## Problem requirements
Go through the data below and return each line containing the word "aduk".
──────── Extracted information
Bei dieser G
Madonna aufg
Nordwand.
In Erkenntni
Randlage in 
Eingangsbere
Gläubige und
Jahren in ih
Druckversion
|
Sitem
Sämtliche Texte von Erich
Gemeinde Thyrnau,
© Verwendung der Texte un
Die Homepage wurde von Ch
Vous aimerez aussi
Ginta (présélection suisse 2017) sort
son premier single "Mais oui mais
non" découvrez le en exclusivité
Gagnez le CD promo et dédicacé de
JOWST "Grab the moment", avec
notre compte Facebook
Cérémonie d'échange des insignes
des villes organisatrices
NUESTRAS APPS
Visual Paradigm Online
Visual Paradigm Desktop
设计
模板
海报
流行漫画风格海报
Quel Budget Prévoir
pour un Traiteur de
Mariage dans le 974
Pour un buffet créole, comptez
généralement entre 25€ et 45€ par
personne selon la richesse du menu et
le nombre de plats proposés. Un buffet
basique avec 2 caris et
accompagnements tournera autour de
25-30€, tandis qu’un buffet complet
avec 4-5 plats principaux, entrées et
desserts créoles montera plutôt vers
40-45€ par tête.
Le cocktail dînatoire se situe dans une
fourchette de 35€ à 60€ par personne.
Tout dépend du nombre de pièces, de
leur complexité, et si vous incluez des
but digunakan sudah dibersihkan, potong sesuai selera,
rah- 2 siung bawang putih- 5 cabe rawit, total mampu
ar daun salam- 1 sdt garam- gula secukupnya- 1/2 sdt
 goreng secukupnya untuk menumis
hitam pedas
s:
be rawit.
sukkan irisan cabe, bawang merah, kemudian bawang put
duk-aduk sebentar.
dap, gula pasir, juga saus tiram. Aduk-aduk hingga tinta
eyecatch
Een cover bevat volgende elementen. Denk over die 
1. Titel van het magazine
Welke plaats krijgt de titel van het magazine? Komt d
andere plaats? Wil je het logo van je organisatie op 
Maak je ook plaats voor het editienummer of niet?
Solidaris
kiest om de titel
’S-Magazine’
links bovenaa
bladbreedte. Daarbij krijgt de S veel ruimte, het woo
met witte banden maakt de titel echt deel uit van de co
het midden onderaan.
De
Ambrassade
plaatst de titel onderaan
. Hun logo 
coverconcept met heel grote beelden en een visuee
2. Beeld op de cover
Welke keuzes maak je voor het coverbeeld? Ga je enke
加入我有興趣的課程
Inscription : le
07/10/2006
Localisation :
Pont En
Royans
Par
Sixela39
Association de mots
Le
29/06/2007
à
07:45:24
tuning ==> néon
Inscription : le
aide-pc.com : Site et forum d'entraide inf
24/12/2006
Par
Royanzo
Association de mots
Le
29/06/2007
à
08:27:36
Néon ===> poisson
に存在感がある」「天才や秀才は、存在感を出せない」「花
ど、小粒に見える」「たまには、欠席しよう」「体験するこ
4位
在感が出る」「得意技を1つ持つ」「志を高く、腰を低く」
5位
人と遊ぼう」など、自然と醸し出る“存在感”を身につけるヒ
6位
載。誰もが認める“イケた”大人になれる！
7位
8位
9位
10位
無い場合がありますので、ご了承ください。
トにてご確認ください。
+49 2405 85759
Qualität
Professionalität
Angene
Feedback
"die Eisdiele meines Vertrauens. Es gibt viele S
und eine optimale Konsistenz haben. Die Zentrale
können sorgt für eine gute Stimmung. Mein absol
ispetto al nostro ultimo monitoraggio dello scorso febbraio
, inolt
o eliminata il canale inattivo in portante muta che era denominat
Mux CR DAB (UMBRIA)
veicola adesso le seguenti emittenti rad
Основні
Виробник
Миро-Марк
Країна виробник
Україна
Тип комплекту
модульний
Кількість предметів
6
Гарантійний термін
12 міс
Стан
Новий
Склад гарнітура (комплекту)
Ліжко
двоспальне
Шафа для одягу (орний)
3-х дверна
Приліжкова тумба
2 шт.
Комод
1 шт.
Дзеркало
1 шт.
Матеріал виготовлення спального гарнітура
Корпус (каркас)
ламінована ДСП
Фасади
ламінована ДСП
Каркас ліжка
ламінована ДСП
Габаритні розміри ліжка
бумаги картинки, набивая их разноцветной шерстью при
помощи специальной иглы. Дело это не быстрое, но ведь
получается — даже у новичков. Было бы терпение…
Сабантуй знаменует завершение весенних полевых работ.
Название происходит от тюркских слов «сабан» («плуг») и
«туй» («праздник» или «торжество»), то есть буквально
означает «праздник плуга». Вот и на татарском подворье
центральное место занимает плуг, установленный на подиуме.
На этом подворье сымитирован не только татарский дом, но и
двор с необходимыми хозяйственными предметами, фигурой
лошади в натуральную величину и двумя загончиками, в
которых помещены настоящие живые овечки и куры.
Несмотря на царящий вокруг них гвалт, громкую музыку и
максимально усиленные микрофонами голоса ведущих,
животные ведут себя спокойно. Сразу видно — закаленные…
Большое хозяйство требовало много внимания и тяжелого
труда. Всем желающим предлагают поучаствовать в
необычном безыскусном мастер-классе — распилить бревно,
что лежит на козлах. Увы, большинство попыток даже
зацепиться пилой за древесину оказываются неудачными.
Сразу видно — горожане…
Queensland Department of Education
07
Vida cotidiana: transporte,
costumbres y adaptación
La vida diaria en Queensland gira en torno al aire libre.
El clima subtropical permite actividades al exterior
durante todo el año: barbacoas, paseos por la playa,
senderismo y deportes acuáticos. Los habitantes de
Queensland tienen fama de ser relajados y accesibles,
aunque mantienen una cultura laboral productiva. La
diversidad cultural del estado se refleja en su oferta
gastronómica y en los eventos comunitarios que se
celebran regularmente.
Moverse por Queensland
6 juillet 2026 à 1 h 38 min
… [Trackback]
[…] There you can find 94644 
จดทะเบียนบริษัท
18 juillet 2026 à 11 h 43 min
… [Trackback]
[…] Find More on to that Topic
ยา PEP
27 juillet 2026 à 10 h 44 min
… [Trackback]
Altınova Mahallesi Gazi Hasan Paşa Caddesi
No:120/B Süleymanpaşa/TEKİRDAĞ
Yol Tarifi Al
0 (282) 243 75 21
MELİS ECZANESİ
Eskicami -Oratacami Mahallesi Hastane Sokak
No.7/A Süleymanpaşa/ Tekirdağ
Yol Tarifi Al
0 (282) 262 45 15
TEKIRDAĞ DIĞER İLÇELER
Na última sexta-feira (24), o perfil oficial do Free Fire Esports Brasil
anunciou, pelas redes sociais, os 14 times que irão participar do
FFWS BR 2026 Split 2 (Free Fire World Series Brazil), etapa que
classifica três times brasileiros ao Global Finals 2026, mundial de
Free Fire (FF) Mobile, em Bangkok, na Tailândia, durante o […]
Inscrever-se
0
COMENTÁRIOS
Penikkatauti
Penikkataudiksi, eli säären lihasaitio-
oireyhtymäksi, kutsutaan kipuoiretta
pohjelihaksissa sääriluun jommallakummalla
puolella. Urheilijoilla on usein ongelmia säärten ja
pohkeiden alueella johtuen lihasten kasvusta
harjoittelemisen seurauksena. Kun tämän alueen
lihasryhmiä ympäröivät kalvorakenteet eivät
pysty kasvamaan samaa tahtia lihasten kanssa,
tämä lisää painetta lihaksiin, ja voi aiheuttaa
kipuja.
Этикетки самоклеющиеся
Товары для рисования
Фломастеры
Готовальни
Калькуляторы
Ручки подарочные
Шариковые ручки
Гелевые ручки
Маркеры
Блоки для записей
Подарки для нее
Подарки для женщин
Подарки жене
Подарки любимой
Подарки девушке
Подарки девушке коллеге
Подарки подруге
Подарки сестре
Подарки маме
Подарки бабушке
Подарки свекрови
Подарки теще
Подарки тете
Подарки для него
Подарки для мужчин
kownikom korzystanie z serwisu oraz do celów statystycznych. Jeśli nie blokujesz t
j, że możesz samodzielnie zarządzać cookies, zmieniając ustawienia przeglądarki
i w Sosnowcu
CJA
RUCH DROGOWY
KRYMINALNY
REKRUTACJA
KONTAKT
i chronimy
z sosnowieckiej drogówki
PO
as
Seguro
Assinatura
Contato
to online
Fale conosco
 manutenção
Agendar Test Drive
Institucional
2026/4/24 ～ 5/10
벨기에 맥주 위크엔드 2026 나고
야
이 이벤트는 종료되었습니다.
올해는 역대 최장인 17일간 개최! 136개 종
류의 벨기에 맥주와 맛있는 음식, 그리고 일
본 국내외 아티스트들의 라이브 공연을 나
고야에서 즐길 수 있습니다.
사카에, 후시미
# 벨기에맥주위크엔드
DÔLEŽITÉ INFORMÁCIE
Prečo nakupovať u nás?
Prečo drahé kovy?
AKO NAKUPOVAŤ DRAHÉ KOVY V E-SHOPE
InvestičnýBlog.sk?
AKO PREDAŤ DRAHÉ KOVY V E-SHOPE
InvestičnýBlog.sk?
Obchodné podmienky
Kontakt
────────────────
## Your response
duk-aduk sebentar.
dap, gula pasir, juga saus tiram. Aduk-aduk hingga tinta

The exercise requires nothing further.